» Stated goal 1: In the passage on Canaday's study of federal policy, what three classes of homosexuals did military leaders outline after World War II?

☆ ☆ ☆ ☆

By the time of World War II, these relatively lenient
approaches began to change. Although many scholars link government homophobia
to Joseph McCarthy and the Red Scare of the 1950s, Canaday argues that the war
years played an equally important role. Within the military, policy changes
encouraged the dismissal of soldiers for homosexual desires (rather than the acts
identified earlier, which also often went unpunished), seeking out individuals
to exclude. During this time, the federal government expanded exponentially to
conduct war on a massive scale, and its new agencies and bureaucracies often
continued following the war. As veterans returned to the United States, the
federal government worked to deny homosexual veterans access to the GI Bill’s
robust benefits for cheap loans and credit. Officials at the Veterans’
Administration ignored Congress’s calls to make benefits available to as wide a
number of Americans as possible, and instead denied benefits for veterans with
“blue” discharges for homosexual behavior. Although Congressional representatives occasionally tried to
help their constituents, their efforts were based around fighting “false” discharges
rather than opposing discrimination. As such, the federal government essentially
promoted closeting homosexuals – they encouraged these Americans to disappear
from public life and thus seem to have done little to serve their country
during the war, justifying their exclusion from benefits.
Although most scholars have agreed that men have been the
primary focus of the federal government’s efforts to police homosexuality,
Canaday also identifies the early Cold War as a moment when policing women’s
homosexuality was also extremely important. Immediately following World War II
the military actively sought ways to integrate women into its ranks. While debating
these new policies, military leaders outlined new guidelines categorizing three
classes of homosexuals: violent offenders, consensual participants, and those
with homosexual tendencies but few (if any) known actions. The military began
seeking to identify women in the third group, focusing on physical behaviors
that suggested they were “too masculine” by wearing men’s clothing or combing
one’s hair like a man, essentially requiring the military to strictly enforce
women’s culture. Military leaders at this time suspected women who remained in
the military for a long-term career were likely lesbians since they rejected
the idea of conventional gender roles in wider society; categorizing these
women as lesbians then became a threat to use against women’s rapid advancement
and preserve traditional male hierarchies within the military.
Interestingly, Canaday contrasts the federal government’s
use of power and the resulting impact on civil rights for African Americans and
gay Americans. On matters of race,
an expanded federal presence helped fight state and local restrictions on Jim
Crow segregation, but on matters of sexuality the federal government played the
opposite role and actively constrained the rights and citizenship of men and
women who defied categories the government created. As a result, Canaday argues
that citizenship cannot be understood as simply broadening over time, but instead
is the result of ongoing realignment between inclusion and exclusion and
repression and toleration. Canaday concludes her book on a relatively positive
note, noting that in recent years the federal government has taken steps to
support full citizenship for Americans defying traditional heterosexual norms.
While there have been moments of progress in recent years,
the Trump Administration seems bent on implementing many policies of exclusion
and repression, often directly connected to the three policy areas Canaday examined.
Efforts to restrict immigration have a particularly
profound impact on the LGBTQ community, as many immigrants leave their home
countries because of violent discrimination based on their sexual orientation.
In spite of military opposition, Trump attempted
to ban transgender soldiers (though recent court rulings suggest this initiative
may fail). The Trump
Administration has also worked to oppose
civil rights protections for gay and transgender
Americans. Ultimately, it seems clear that the Trump Administration seeks
policies that define state power by denying full citizenship to anyone who
defies categorization around traditional definitions of heterosexuality. As
such, these initiatives reinforce Canaday’s point that the expansion of federal
power is not inherently progressive and instead the country’s leaders must take
care to use their power to benefit all Americans.

☆ ☆ ☆ ☆

» Stated goal 2: In the records, change "RTTavg" to "RTT_avg" in the lines starting at "table_cell 1.000 [367, 389, 489, 432]" and ending at "table_cell RT-ratio [898, 304, 1033, 344]", keeping all else as it stands. Return only those lines.

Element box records
☆ ☆ ☆ ☆

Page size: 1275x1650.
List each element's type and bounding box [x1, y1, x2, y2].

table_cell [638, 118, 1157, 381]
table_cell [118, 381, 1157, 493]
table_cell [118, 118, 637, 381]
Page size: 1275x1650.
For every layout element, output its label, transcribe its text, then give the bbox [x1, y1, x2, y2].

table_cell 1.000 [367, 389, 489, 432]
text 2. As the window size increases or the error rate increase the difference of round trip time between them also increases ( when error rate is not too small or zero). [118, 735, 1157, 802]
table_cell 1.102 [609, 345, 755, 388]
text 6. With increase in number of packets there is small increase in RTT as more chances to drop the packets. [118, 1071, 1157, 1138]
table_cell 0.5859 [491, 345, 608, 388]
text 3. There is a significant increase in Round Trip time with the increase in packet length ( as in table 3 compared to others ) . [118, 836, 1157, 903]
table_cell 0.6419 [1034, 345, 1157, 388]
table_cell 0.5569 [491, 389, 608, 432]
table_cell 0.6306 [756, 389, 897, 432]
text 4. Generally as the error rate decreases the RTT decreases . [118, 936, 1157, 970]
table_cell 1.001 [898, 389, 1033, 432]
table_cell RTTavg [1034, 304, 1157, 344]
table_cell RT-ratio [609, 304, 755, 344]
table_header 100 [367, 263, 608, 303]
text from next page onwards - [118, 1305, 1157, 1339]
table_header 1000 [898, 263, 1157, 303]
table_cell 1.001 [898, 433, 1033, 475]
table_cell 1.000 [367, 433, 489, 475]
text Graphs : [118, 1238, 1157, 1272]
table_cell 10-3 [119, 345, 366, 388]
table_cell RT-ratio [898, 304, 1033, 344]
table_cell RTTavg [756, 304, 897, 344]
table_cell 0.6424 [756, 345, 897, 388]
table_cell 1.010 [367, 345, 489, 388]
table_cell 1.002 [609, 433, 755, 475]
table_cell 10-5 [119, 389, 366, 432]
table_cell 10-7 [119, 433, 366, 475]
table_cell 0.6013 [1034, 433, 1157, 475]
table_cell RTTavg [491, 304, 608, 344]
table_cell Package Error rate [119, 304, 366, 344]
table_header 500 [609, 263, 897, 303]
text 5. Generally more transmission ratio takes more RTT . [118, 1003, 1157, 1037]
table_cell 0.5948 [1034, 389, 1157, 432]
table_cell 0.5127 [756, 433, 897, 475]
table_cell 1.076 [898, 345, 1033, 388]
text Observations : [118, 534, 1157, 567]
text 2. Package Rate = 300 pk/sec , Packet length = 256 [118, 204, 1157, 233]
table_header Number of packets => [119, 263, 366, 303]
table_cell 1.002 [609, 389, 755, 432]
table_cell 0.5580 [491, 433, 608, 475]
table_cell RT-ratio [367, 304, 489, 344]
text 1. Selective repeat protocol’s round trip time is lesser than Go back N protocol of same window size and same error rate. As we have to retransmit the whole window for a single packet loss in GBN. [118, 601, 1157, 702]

☆ ☆ ☆ ☆

» Full solution 1: Violent offenders, consensual participants, and those with homosexual tendencies but few (if any) known actions.

» Full solution 2:
table_cell 1.000 [367, 389, 489, 432]
text 2. As the window size increases or the error rate increase the difference of round trip time between them also increases ( when error rate is not too small or zero). [118, 735, 1157, 802]
table_cell 1.102 [609, 345, 755, 388]
text 6. With increase in number of packets there is small increase in RTT as more chances to drop the packets. [118, 1071, 1157, 1138]
table_cell 0.5859 [491, 345, 608, 388]
text 3. There is a significant increase in Round Trip time with the increase in packet length ( as in table 3 compared to others ) . [118, 836, 1157, 903]
table_cell 0.6419 [1034, 345, 1157, 388]
table_cell 0.5569 [491, 389, 608, 432]
table_cell 0.6306 [756, 389, 897, 432]
text 4. Generally as the error rate decreases the RTT decreases . [118, 936, 1157, 970]
table_cell 1.001 [898, 389, 1033, 432]
table_cell RTT_avg [1034, 304, 1157, 344]
table_cell RT-ratio [609, 304, 755, 344]
table_header 100 [367, 263, 608, 303]
text from next page onwards - [118, 1305, 1157, 1339]
table_header 1000 [898, 263, 1157, 303]
table_cell 1.001 [898, 433, 1033, 475]
table_cell 1.000 [367, 433, 489, 475]
text Graphs : [118, 1238, 1157, 1272]
table_cell 10-3 [119, 345, 366, 388]
table_cell RT-ratio [898, 304, 1033, 344]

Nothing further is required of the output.